It’s certainly a film to approach with all due trepidation, but the rewards for braving Tarr’s dance with the devil are considerable. Almost from the moment of its premiere, it has been an object of great critical adoration. Jonathan Rosenbaum of the Chicago Reader has written about the film several times, praising its sarcastic wit and declaring at least once that it was “in many ways, my favorite film of the 1990s.” In The New York Times, Manohla Dargis praised the “beautiful framing and richly gradated black-and-white tones to find beauty in every miserable and mundane corner.” The film tied for #35 on Sight & Sound’s 2012 poll of critics to find the best films ever made, making it the highest-ranked film of the 1990s on that list, and it enjoys a 100% fresh score on the website Rotten Tomatoes. As daunting as the film is, it offers aesthetic pleasures fully equal to the work it demands of its viewer.
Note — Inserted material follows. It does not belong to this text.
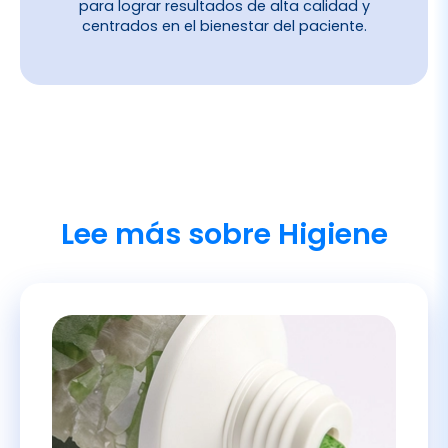
Lee más sobre Higiene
The film was adapted by Tarr and László Krasznahorkai from a novel the latter published in 1985 (they had previously collaborated on the screenplay for the director’s Damnation, from 1988). It preserves the novel’s unique structure, twelve chapters that overlap each other and proceed in only a ragged chronological flow. The chapters are divided into two halves, six steps forward followed by six steps back, copying the shape of a tango. This pattern unfolds slowly, over the course of a small number of extraordinarily long takes (several of them reaching to nearly eleven minutes, the maximum length of a single reel of film), each of them seeming to slow time down to a standstill.
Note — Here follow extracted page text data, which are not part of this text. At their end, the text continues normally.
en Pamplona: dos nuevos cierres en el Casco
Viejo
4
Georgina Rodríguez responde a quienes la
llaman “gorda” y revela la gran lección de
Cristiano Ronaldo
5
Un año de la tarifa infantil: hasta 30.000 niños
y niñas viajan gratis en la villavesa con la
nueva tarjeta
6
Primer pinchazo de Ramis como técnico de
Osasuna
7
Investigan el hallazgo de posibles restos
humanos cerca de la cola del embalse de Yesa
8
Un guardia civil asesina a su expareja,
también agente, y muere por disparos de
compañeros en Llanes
And yet, the film never drags. It trains us how to watch it right from its first shot, a seven-minute tracking shot of cows gathering in the muddy streets of a small town. Eventually, they start to walk off to the left, and the camera rotates exactly 90° counterclockwise, at which point it starts to track left while the cattle meander through the street; frequently, buildings obscure the cows from our view, and at one point, a cow that came up right alongside us moos irritably as it hustles down an alley on the Z-axis, to rejoin its fellows. As the shot progresses, it somehow becomes impossibly thrilling: the disorientation of losing sight of the cows and the relief of finding them again; the sudden pile-up of details in Gábor Medvigy’s detailed grey-scale cinematography, teasing out variable textures in every object and surface, daring us to absorb them all. Everything in the next seven hours of the viewer’s life is packed into this first shot: the sharp geometrical precision of the pans, the tactility, the camera as a conscious being moving through environments. Most importantly, it introduces us to the unique magic of slow cinema, the transformation by which lingering stillness exaggerates and intensifies our response to any change that comes into view. The smallest details become magnified in their impact, making every one of those long takes paradoxically gripping.
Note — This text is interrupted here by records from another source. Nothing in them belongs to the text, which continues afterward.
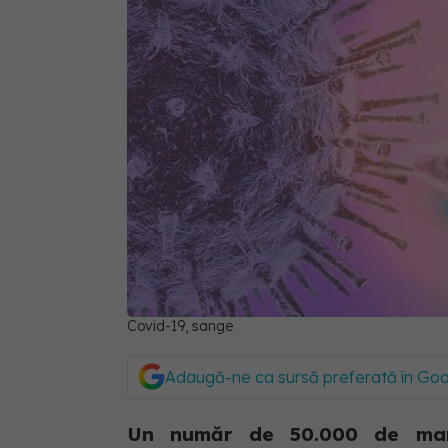
Covid-19, sange
Adaugă-ne ca sursă preferată în Go
Un număr de 50.000 de maram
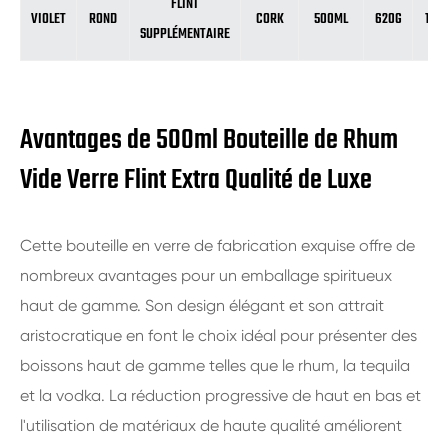
FLINT
VIOLET
ROND
CORK
500ML
620G
192
SUPPLÉMENTAIRE
Avantages de 500ml Bouteille de Rhum
Vide Verre Flint Extra Qualité de Luxe
Cette bouteille en verre de fabrication exquise offre de
nombreux avantages pour un emballage spiritueux
haut de gamme. Son design élégant et son attrait
aristocratique en font le choix idéal pour présenter des
boissons haut de gamme telles que le rhum, la tequila
et la vodka. La réduction progressive de haut en bas et
l'utilisation de matériaux de haute qualité améliorent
If the tango of the title is the film’s structure, Satan is Irimiás (played by Tarr regular Mihály Víg, who also wrote the film’s moody, accordion-heavy score), who returns to the dying town where the action takes place after a long absence. He’s a darkly charismatic figure, who seduces the whole town into obeying his will; unsurprisingly, this does not go well for them. The story has been taken as symbolic of the death throes of Communism, or as a parable of people embracing authoritarianism as a means of giving some kind of shape, even a bleak and miserable one, to an aimless life. Throughout Sátántangó, we see characters struggle against their lack of power (particularly in the film’s most notorious scene, in which a young girl tortures a cat to death, the only creature in town more miserable and weaker than she is), or give into nihilistic hopelessness, seeing nothing in the world beyond an infinite plain of lifeless mud. The film’s conflict is a bleak one, offering a choice between an apocalyptic landscape or accepting the false hope of a Satanic figure. A happy ending is off the table from very early on.
Even so, Sátántangó is never an excuse for cynical art film misery. It’s a complex work of art cinema, intellectually stimulating in its elaborate system of narrative overlaps, and the visual elegance with which it depicts joyless, stalled lives creates a troubling, productive tension between beauty and suffering. It’s a challenging work, perhaps one of the most challenging films ever created. But the reward for facing those challenges head on is experiencing a cosmic and human vision that’s rewarding far beyond mere bragging rights.